There can be so much sadness, so much suffering if a soul choose’s a life of intense accelerated evolution. My heart goes out to those souls, that have taken on that mission. IT has made me want to quit, many, many times. I look around at other people’s lives and I wonder why they don’t cry every day. Why their hearts don’t feel it ALL. The collective and personal pain in our bodies.
I think to myself that I’d rather trade in the wisdom i’m accumulating, for another day where I hit the road and didn’t know where I was going, full of life and passion and repressed fear. Where I thought my life was going to be full of external adventures and spontaneity instead of an immense inner journey.
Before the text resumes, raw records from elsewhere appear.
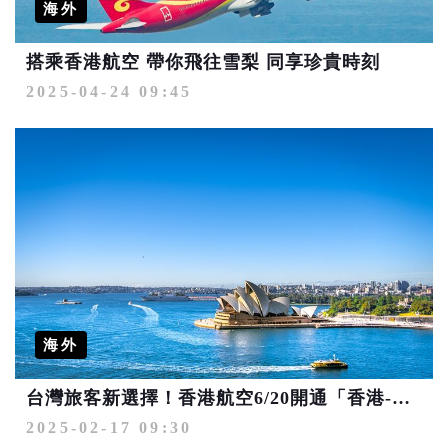
海外
搭乘香港航空 帶你飛往雪梨 同享珍貴時刻
2025-04-24 09:45
海外
台灣旅客新選擇！香港航空6/20開通「香港-雪梨」航線
2025-02-17 09:30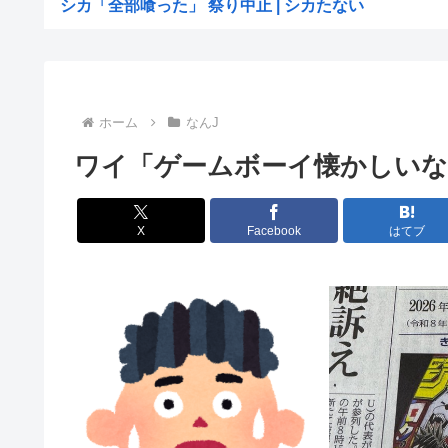
シカ「全部喰った」 祭り中止 | シカたない
国連事務総長「お金がありません。このままでは国連が完
「非常に残念」高市総理と面会決定も…発言不可、握手の
大阪の花火大会、民度がレベチwww
ホーム
なんJ
［社説］永住厳格化で外国人の定着意欲をそぐな
ワイ「ゲームボーイ懐かしい
KーPOPアイドル、「BABYMONSTER」「ILLI...
【画像】久保πボインボイン
X
Facebook
はてブ
ドイツ、猛暑による死者が9600人に
【NASA開発】3,980円の冷感ポンチョ、-15℃の謳...
【悲報】わいの婚約者の実家、キチゲエすぎて破談寸
【イオンモール熊本】 一転して話が変わってくる「従業
人んちで宅飲みワイ「ゴムある？」家主の女さん「はぁ？
世界のケイスケ・ホンダ「ラーメン700円は安すぎる！20
【悲報】人気アニメ「メイドインアビス」、主題歌にVTu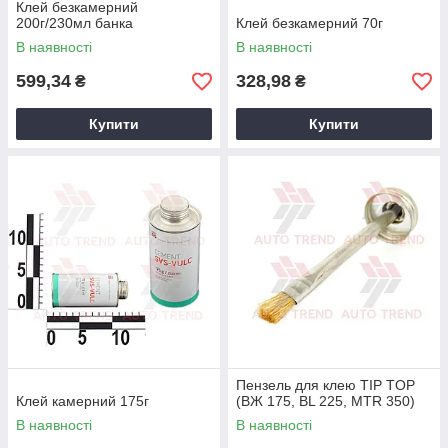
Клей безкамерний
200г/230мл банка
Клей безкамерний 70г
В наявності
В наявності
599,34
328,98
₴
₴
Купити
Купити
Пензель для клею TIP TOP
Клей камерний 175г
(ВЖ 175, BL 225, MTR 350)
В наявності
В наявності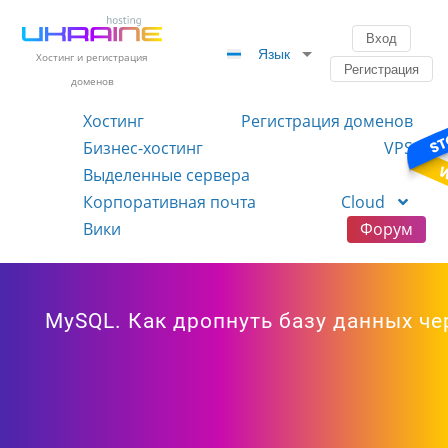
Вход
Язык
Хостинг и регистрация
Регистрация
доменов
Хостинг
Регистрация доменов
Бизнес-хостинг
VPS
Выделенные сервера
Корпоративная почта
Cloud
Вики
Форум
MySQL. Как дропнуть базу данных ч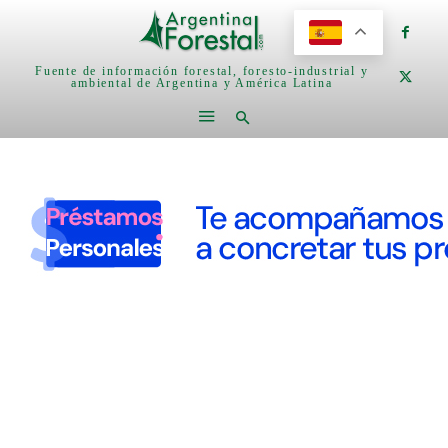
Fuente de información forestal, foresto-industrial y
ambiental de Argentina y América Latina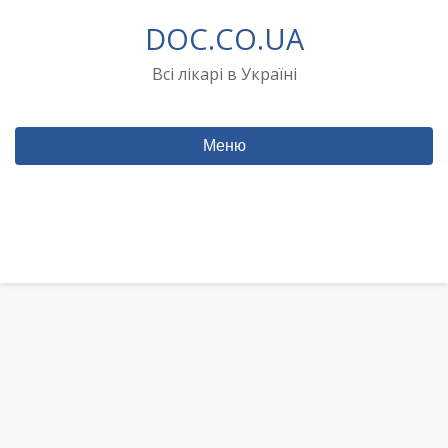
Перейти
DOC.CO.UA
до
вмісту
Всі лікарі в Україні
Меню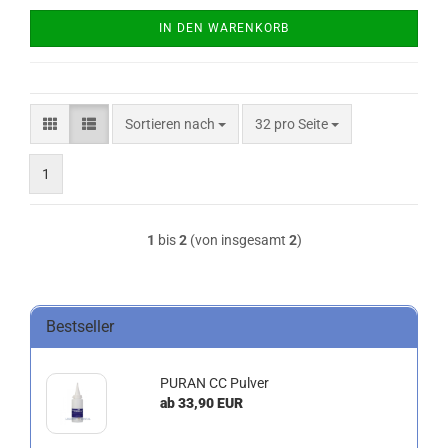
IN DEN WARENKORB
Sortieren nach
pro Seite
Sortieren nach
32 pro Seite
1
1
bis
2
(von insgesamt
2
)
Bestseller
PURAN CC Pulver
ab 33,90 EUR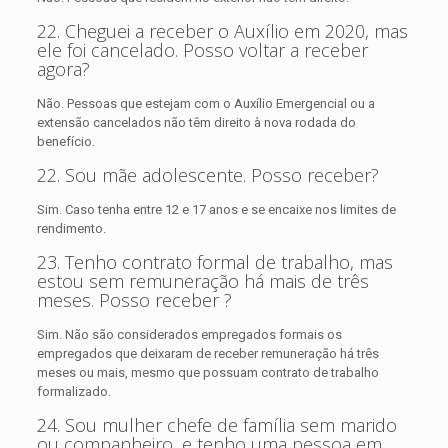
22. Cheguei a receber o Auxílio em 2020, mas
ele foi cancelado. Posso voltar a receber
agora?
Não. Pessoas que estejam com o Auxílio Emergencial ou a
extensão cancelados não têm direito à nova rodada do
benefício.
22. Sou mãe adolescente. Posso receber?
Sim. Caso tenha entre 12 e 17 anos e se encaixe nos limites de
rendimento.
23. Tenho contrato formal de trabalho, mas
estou sem remuneração há mais de três
meses. Posso receber ?
Sim. Não são considerados empregados formais os
empregados que deixaram de receber remuneração há três
meses ou mais, mesmo que possuam contrato de trabalho
formalizado.
24. Sou mulher chefe de família sem marido
ou companheiro, e tenho uma pessoa em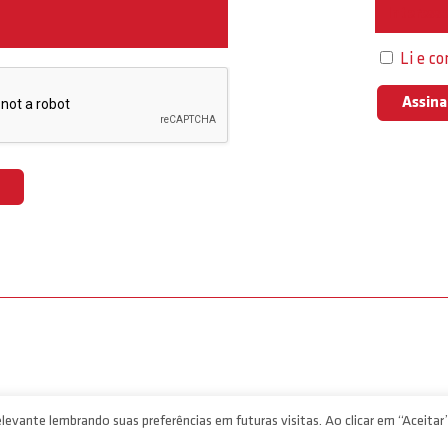
Interess
Li e c
levante lembrando suas preferências em futuras visitas. Ao clicar em “Aceitar”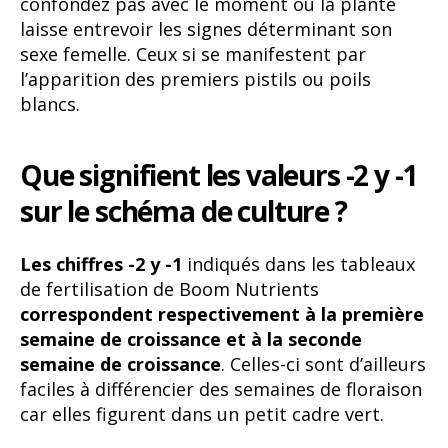
confondez pas avec le moment ou la plante
laisse entrevoir les signes déterminant son
sexe femelle. Ceux si se manifestent par
l’apparition des premiers pistils ou poils
blancs.
Que signifient les valeurs -2 y -1
sur le schéma de culture ?
Les chiffres -2 y -1
indiqués dans les tableaux
de fertilisation de Boom Nutrients
correspondent respectivement à la première
semaine de croissance et à la seconde
semaine de croissance
. Celles-ci sont d’ailleurs
faciles à différencier des semaines de floraison
car elles figurent dans un petit cadre vert.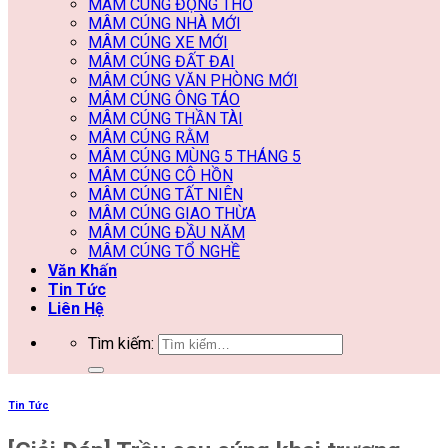
MÂM CÚNG ĐỘNG THỔ
MÂM CÚNG NHÀ MỚI
MÂM CÚNG XE MỚI
MÂM CÚNG ĐẤT ĐAI
MÂM CÚNG VĂN PHÒNG MỚI
MÂM CÚNG ÔNG TÁO
MÂM CÚNG THẦN TÀI
MÂM CÚNG RẰM
MÂM CÚNG MÙNG 5 THÁNG 5
MÂM CÚNG CÔ HỒN
MÂM CÚNG TẤT NIÊN
MÂM CÚNG GIAO THỪA
MÂM CÚNG ĐẦU NĂM
MÂM CÚNG TỔ NGHỀ
Văn Khấn
Tin Tức
Liên Hệ
Tìm kiếm:
Tin Tức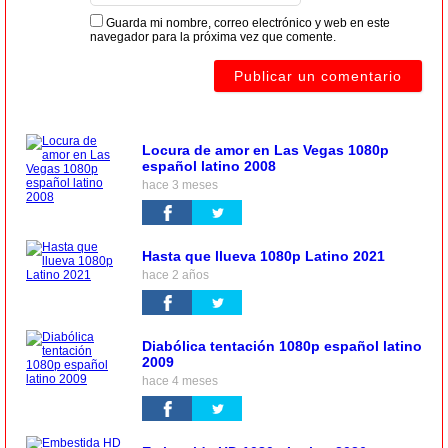
Guarda mi nombre, correo electrónico y web en este
navegador para la próxima vez que comente.
Locura de amor en Las Vegas 1080p
español latino 2008
hace 3 meses
Hasta que llueva 1080p Latino 2021
hace 2 años
Diabólica tentación 1080p español latino
2009
hace 4 meses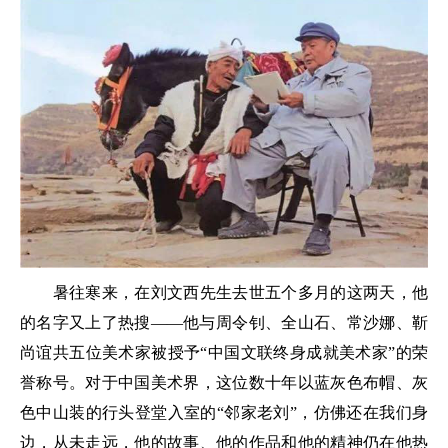
暑往寒来，在刘文西先生去世五个多月的这两天，他
的名字又上了热搜——他与周令钊、全山石、常沙娜、靳
尚谊共五位美术家被授予“中国文联终身成就美术家”的荣
誉称号。对于中国美术界，这位数十年以蓝灰色布帽、灰
色中山装的行头登堂入室的“邻家老刘”，仿佛还在我们身
边，从未走远，他的故事、他的作品和他的精神仍在他热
I’d trade this crown of thorns, for I no longer want the title of “queen of the underworld”. But then I stop myself, reassess and know that there was no other way this could have played out. This was always the universal plan. You cannot get this wrong.
This was always in the cards. And so I continue to decorate this cave. Now knowing I’m underground. I have a huge telescope that lets me see what’s happening above, and so I use that to gather the bones and create more material and healing. I rejoice in the day I get to dig a way above ground.